> Saved entries
* * * * *

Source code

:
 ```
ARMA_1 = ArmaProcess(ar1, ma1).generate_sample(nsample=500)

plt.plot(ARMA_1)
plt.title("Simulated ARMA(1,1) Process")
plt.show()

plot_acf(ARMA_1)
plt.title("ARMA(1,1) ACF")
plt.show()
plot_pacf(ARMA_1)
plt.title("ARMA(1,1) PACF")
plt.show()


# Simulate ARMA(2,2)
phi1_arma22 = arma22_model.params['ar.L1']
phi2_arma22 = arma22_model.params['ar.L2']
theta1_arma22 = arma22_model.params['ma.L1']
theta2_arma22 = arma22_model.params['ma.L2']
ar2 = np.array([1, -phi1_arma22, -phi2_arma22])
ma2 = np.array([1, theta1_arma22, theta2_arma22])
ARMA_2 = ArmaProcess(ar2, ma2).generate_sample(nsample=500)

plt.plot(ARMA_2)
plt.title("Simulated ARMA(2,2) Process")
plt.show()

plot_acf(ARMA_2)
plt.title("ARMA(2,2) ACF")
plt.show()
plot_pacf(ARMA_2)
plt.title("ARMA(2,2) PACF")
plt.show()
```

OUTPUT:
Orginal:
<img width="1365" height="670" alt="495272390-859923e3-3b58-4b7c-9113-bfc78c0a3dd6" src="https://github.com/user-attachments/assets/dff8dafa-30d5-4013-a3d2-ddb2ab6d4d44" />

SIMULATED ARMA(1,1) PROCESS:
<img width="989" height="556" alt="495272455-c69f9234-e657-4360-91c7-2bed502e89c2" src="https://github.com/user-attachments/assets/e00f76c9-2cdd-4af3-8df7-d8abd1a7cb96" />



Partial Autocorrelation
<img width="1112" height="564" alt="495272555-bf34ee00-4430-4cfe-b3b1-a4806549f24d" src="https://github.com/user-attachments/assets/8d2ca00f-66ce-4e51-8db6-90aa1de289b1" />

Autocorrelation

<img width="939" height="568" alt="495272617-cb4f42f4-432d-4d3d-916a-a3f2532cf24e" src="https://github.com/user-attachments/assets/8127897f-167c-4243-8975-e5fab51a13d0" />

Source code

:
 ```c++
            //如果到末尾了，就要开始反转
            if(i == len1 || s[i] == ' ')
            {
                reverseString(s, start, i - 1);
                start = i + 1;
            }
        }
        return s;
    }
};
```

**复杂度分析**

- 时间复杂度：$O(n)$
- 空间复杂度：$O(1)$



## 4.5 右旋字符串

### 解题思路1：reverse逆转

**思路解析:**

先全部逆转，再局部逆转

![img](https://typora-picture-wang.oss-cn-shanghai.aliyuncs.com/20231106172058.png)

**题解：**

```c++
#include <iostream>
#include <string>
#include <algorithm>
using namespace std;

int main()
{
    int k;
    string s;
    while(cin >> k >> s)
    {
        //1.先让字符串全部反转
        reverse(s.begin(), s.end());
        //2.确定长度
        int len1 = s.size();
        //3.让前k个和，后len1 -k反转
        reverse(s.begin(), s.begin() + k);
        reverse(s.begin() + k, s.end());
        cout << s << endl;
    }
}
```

* * * * *

> Work task
Return every line of the data above in which "Autocorrelation" appears.

> Reply to the exercise
Partial Autocorrelation
Autocorrelation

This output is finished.